The PGLS analyses recovered several significant correlations (FDR < 0.05) between body size measures and the predictors (Figure 2a; Table S3). Mean body mass showed significant correlations with all predictors, suggesting that this trait is strongly influenced by ecological factors. Overall, migratory strategy and latitudinal range were the best predictors, suggesting that body size in shearwaters is associated with movement capacity. Indeed, migratory strategy explained 75% of the variance in mean body mass (Figure S5a; long-distance migrants were the heaviest and sedentary/dispersive species the lightest) and latitudinal range explained 67% of the variance in body mass range (Figure S5b shows the positive correlation between body mass range and latitudinal range occupied by a species year-round). Breeding latitude was also a good predictor of mean body mass, with the strongest correlation recovered for maximum breeding latitude (Figure S5c; adjusted R2=0.212). As shown in the phenogram of ancestral state reconstructions for body mass in Figure 2b, striking differences in body mass between sister clades are common in shearwaters, showing that body mass changes may be important during speciation. The ancestral state reconstruction of migratory behaviour showed that the MRCAs of Calonectris and Ardenna were most likely long-distance migrants (Figure S6; marginal ML probability = 0.94 and 0.86, respectively). Conversely, the MRCA of Puffinus was most likely either a short-distance migrant or a sedentary species (marginal ML probability = 0.47 and 0.37, respectively).

Effects of life-history traits on the substitution rate

Results from a previous study found that rates of mitochondrial DNA (mtDNA) evolution were slower for larger taxa in the Procellariiformes (Nunn & Stanley, 1998), yet we did not find any significant correlations between the substitution rate of our PE-ddRAD-Seq dataset and the LHT (Table S4). This may have been influenced by the high variance in the substitution rates of our dataset. However, consistent with GC-biased gene conversion (gBGC): a recombination-associated mechanism that leads to the preferential fixation of G and C in AT/GC heterozygotes, we found that GC* had a positive significant correlation with the number of breeding pairs (correlation coefficient = 0.684, posterior probability = 0.94).

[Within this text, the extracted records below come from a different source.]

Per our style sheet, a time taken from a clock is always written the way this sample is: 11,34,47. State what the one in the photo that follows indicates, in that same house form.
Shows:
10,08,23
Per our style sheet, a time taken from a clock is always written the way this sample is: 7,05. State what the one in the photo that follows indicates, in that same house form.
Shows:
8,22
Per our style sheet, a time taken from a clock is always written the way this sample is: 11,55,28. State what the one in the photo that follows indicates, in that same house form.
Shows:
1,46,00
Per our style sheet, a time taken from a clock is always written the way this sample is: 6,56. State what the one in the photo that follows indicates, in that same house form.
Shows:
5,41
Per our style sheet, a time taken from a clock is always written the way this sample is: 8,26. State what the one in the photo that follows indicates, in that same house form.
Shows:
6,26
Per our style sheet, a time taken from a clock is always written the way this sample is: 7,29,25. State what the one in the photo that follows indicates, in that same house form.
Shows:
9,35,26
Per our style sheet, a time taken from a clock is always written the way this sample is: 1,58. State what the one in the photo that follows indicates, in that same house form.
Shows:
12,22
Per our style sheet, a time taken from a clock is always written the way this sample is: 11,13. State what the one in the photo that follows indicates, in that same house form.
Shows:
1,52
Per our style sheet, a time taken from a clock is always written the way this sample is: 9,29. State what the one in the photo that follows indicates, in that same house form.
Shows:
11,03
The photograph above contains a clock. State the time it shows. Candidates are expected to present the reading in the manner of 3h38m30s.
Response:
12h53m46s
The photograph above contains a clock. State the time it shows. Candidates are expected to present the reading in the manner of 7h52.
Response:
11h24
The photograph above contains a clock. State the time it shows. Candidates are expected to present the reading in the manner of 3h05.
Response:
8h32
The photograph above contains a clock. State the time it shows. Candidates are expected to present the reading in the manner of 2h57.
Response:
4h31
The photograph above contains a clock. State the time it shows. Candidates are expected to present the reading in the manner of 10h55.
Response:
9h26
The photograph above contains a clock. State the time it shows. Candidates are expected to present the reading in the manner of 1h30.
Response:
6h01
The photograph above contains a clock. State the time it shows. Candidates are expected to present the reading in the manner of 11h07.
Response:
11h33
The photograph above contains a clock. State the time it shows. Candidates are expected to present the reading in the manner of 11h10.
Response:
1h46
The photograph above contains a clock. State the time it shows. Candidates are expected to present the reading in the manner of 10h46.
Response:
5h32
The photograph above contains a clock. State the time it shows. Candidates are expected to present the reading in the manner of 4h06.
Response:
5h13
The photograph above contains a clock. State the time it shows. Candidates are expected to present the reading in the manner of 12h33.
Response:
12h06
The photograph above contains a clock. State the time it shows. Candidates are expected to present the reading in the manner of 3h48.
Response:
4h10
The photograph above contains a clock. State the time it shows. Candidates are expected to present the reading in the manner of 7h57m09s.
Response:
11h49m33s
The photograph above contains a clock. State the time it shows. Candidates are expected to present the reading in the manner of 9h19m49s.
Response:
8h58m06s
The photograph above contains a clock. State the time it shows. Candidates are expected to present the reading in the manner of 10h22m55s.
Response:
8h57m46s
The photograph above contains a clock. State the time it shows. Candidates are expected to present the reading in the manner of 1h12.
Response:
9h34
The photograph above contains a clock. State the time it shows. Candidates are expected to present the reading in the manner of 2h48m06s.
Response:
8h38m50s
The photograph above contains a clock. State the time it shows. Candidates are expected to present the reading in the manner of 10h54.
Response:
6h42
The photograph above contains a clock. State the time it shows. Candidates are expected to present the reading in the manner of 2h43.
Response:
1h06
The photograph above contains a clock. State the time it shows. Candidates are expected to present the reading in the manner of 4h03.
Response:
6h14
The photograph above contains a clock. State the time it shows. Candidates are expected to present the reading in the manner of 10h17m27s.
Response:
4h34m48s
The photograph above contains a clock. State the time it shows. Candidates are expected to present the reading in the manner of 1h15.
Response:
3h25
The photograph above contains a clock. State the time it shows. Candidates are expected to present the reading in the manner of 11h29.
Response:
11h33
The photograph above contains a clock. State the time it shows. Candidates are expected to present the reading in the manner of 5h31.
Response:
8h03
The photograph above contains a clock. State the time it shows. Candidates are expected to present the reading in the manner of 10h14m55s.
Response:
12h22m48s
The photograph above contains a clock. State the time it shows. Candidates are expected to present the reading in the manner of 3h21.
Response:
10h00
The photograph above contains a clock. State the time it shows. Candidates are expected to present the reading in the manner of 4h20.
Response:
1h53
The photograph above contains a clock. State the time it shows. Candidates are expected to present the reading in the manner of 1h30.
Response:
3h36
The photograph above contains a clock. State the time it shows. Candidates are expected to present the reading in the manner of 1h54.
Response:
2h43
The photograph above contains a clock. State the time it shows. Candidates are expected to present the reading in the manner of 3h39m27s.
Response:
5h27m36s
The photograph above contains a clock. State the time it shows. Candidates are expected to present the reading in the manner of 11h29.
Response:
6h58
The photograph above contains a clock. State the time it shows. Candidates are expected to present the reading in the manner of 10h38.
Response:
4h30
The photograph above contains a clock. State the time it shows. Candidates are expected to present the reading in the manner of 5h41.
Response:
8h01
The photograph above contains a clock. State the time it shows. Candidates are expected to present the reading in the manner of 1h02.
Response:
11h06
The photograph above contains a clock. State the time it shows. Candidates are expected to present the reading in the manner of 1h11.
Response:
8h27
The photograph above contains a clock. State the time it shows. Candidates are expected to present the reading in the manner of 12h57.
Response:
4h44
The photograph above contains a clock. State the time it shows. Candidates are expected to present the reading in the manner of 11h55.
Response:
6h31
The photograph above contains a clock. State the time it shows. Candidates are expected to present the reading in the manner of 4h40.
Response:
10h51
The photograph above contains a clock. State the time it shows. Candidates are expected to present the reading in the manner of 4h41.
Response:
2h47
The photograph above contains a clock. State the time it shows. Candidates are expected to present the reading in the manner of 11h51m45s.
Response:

These results are in agreement with the hypothesis that the impact of gBGC is strongest in species with high population sizes (Weber, Boussau, Romiguier, Jarvis, & Ellegren, 2014).

Genomic divergence and taxonomy

The fineRADStructure analysis identified three major clusters corresponding to the three shearwater genera (Figure 3). Further subdivisions within each group largely supported the most recent shearwater phylogeny (Ferrer-Obiol et al. under review), and all the species and subspecies included in the study were recovered as unique clusters by the fineStructure clustering algorithm (Lawson, Hellenthal, Myers, & Falush, 2012), except for P. bailloni nicolae and P. bailloni dichrous , P. mauretanicus and P. yelkouan , andA. creatopus and A. carneipes , that were in each case, clustered into a single population.
Overall, the distributions of genetic distances were consistent with the current taxonomy. However, the distributions of distances within and among species showed some overlap (Figure 4). The genetic distances between A. creatopus and A. carneipes , and betweenP. mauretanicus and P. yelkouan , were within the distribution of genetic distances within the same subspecies (first interval delimited in Figure 4b to ease qualitative comparison). In addition, the genetic distances between P. boydi and P. baroli , and between the different Atlantic Calonectris species were within the interval of genetic distances among different subspecies (second interval in Figure 4b).